In fact, to the extent that UK managers are carrying out portfolio management on a delegated basis for Luxembourg investment fund managers or funds, Zwick explained that “the CSSF continues to rely on its cooperation with the UK FCA,” since any such delegation is conditional on it first being subject to the UK regulator’s authorisation and supervision.
Information speculation
This raises optimism that the reciprocal offer could also be true. However, the FCA has faced speculation over how much more information it will require from overseas funds under the new regime, which has the potential to impact different jurisdictions differently.
The value assessment element in particular has raised concerns the FCA could impose additional informational requirements on overseas funds. The FCA is subject to a new “Consumer Duty” mission requiring it to ensure that asset managers assess whether their products offer value for money for investors.
“There has been some speculation in the market that fund operators wishing to register under the overseas regime may be required to produce and provide value assessments as part of the application process and/or on an ongoing basis.”
Not yet finalised
The FCA has yet to confirm the registration requirements, he said. “The FCA has not given much, if any, indication as to the level or quantity of information which will need to be provided, although we suspect that it will be more involved than the existing regime under which a non-UK AIFM notifies the FCA of its intention to market an AIF to professional investors, where the information requested by the FCA is very light-touch.”
Many Luxembourg-based UCITS mutual funds are currently using the temporary marketing permissions regime, known as TMPR. This was made available to UCITS that were passported to the UK under the provisions of the EU’s UCITS directive prior to the end of 2020, he explained.

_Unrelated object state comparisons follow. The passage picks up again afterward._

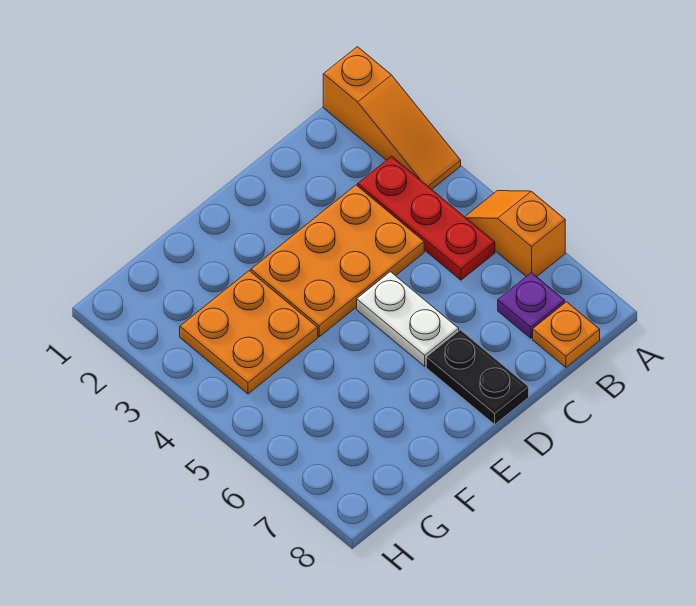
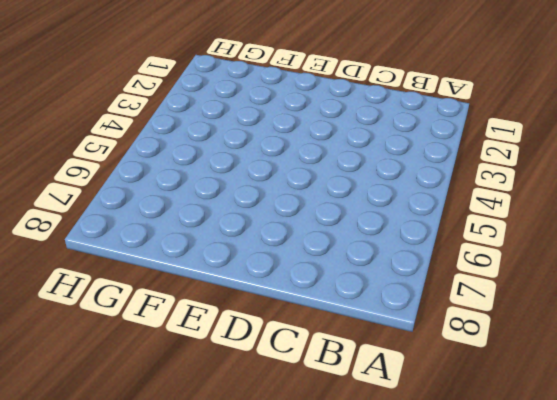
none -> orange 1x3 slope [323,47,461,189]
none -> orange 1x2 slope [465,191,565,277]

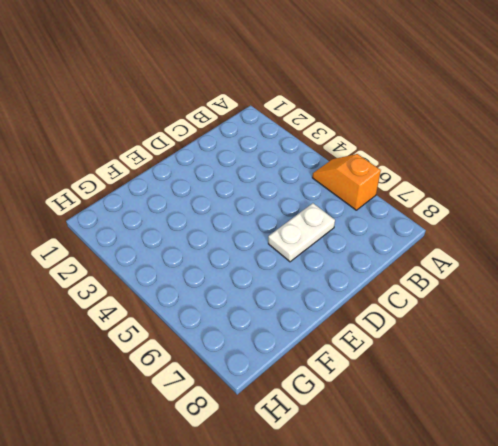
white 1x2 plate [268,203,335,262] -> white 1x2 plate turned to [357,272,459,366]
none -> orange 1x3 slope [323,47,461,189]
none -> red 1x3 plate [358,156,495,280]

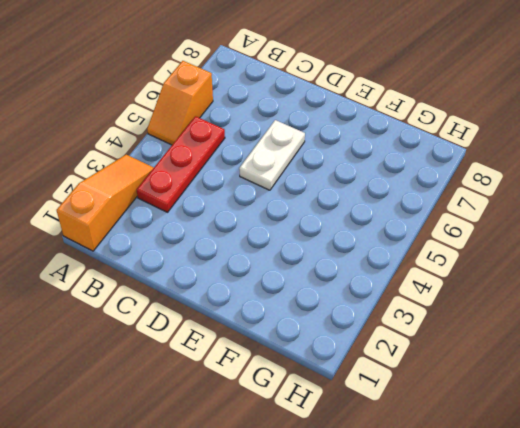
none -> purple 1x1 plate [498,273,565,338]
none -> orange 1x1 plate [533,302,600,367]

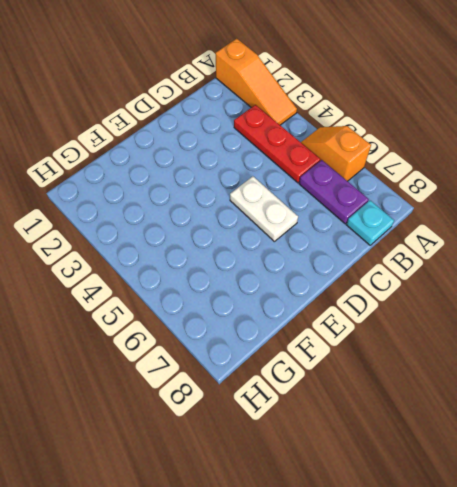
purple 1x2 plate [299,160,369,224] -> purple 1x1 plate [498,273,565,338]
cyan 1x1 plate [347,200,394,245] -> orange 1x1 plate [533,302,600,367]
none -> orange 2x3 plate [251,185,424,337]
none -> black 1x2 plate [426,330,529,424]

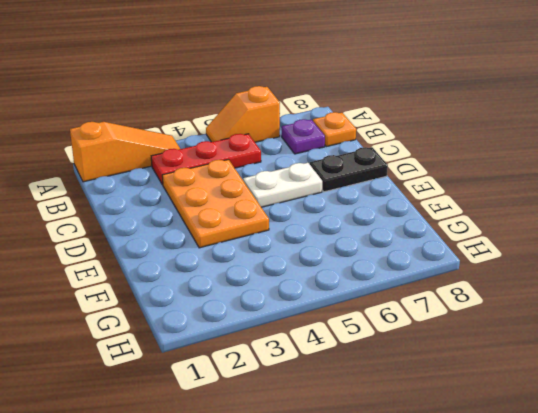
none -> orange 2x2 plate [180,271,318,394]

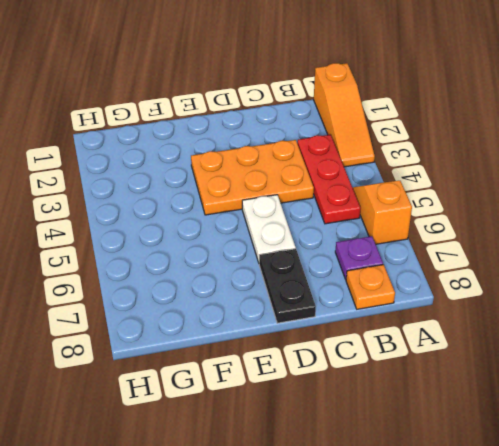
none -> orange 2x2 plate [180,271,318,394]

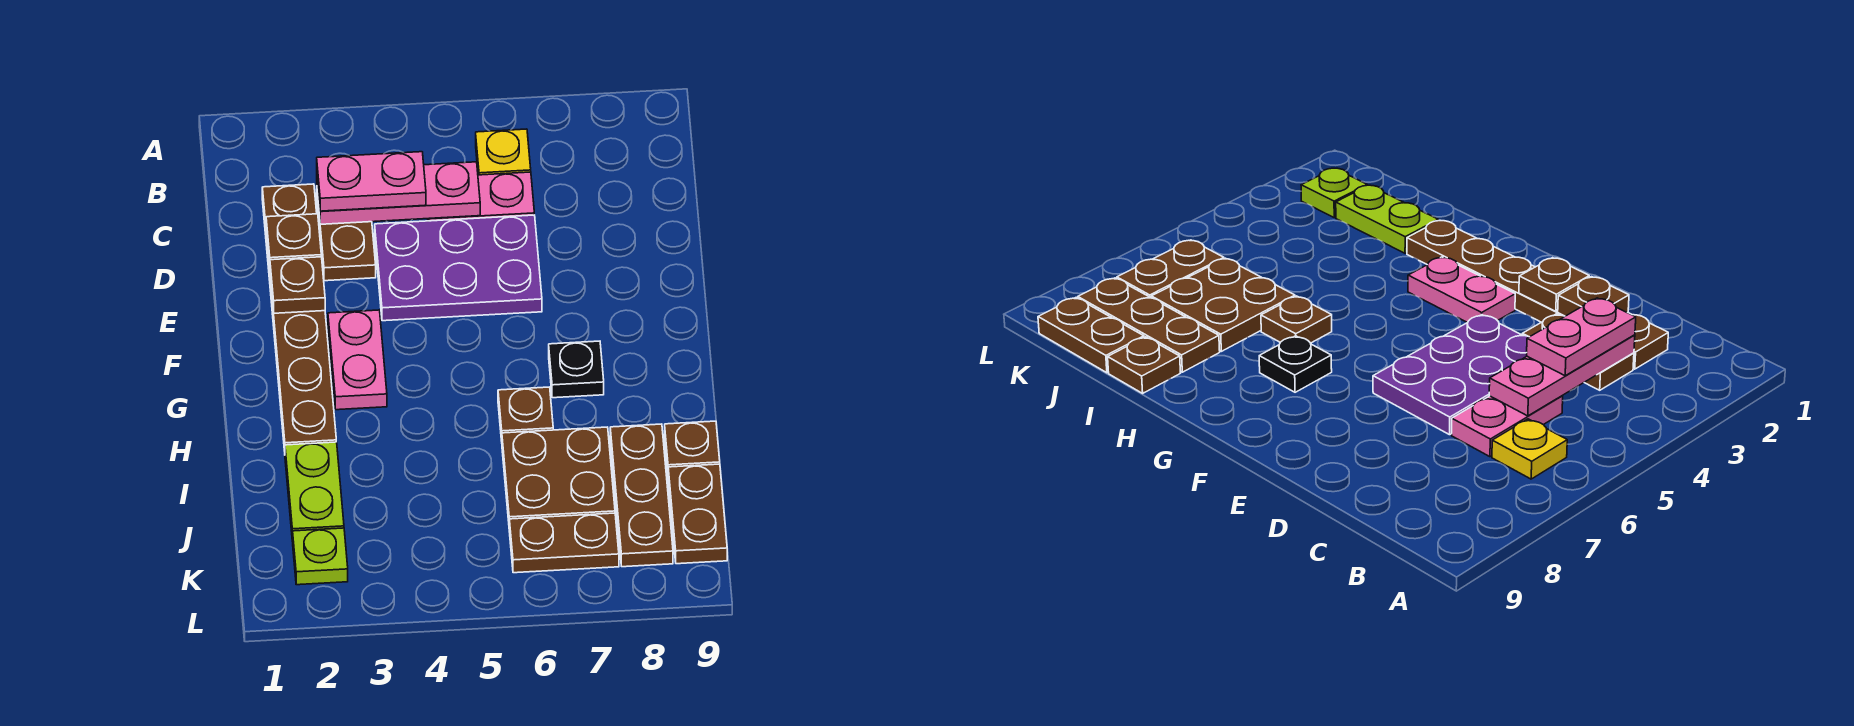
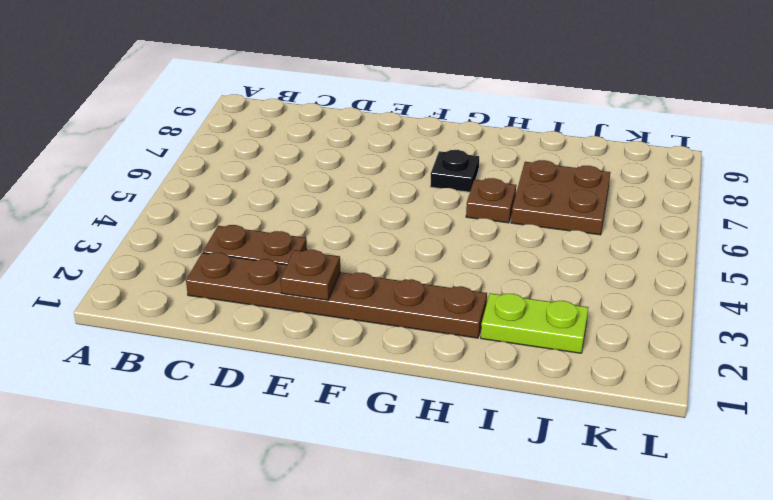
none -> yellow 1x1 plate [476,129,531,175]
none -> pink 1x2 plate [428,172,534,221]
none -> purple 2x3 plate [375,215,542,321]

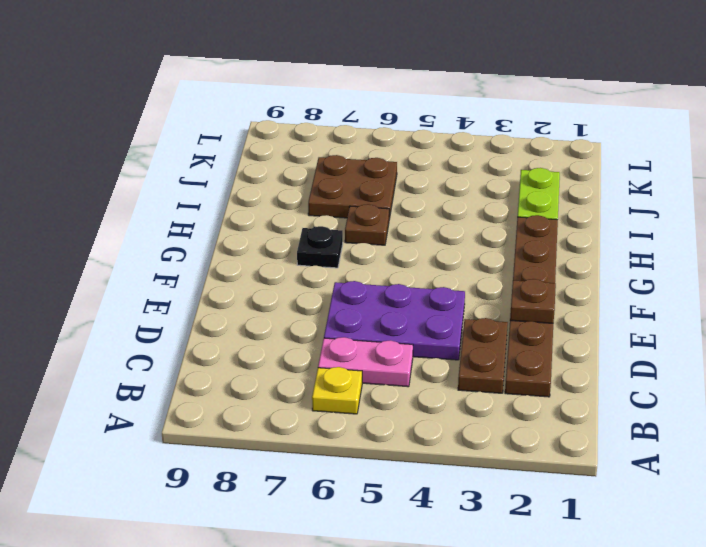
none -> pink 1x2 plate [328,310,387,410]
none -> brown 1x3 plate [610,424,673,567]
none -> brown 1x1 plate [665,421,720,471]

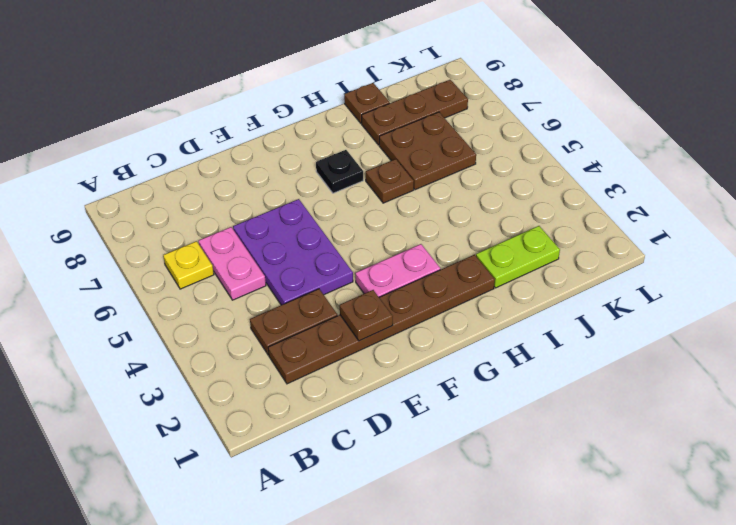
none -> brown 1x2 plate [668,464,727,564]
none -> lime 1x1 plate [293,528,348,585]
none -> brown 1x2 plate [509,513,619,573]

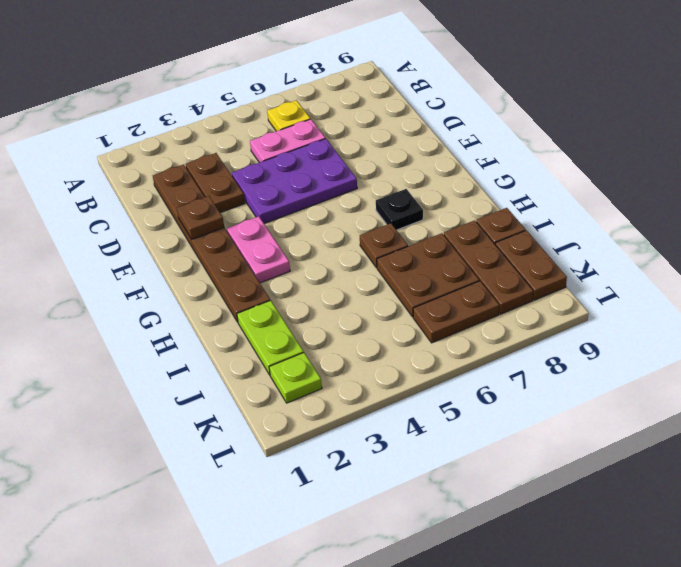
none -> pink 1x3 plate [317,162,480,224]
none -> brown 1x1 plate [266,214,321,267]
none -> pink 1x2 plate [317,152,426,211]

UCITS umbrella funds operating under the TMPR can add newly launched sub-funds to their temporary permission. This does not apply to “any Luxembourg UCITS umbrella that was formed after the TMPR registration period or any UCITS umbrella or sub-fund of a UCITS umbrella that was formed before the end of the TMPR registration period, but was not registered under the TMPR before the deadline.”
Wright added that in those cases, funds must either be marketed as an alternative investment fund under the UK’s national private placement regime (what was Article 42 of AIFMD) or register for marketing under a different statutory regime.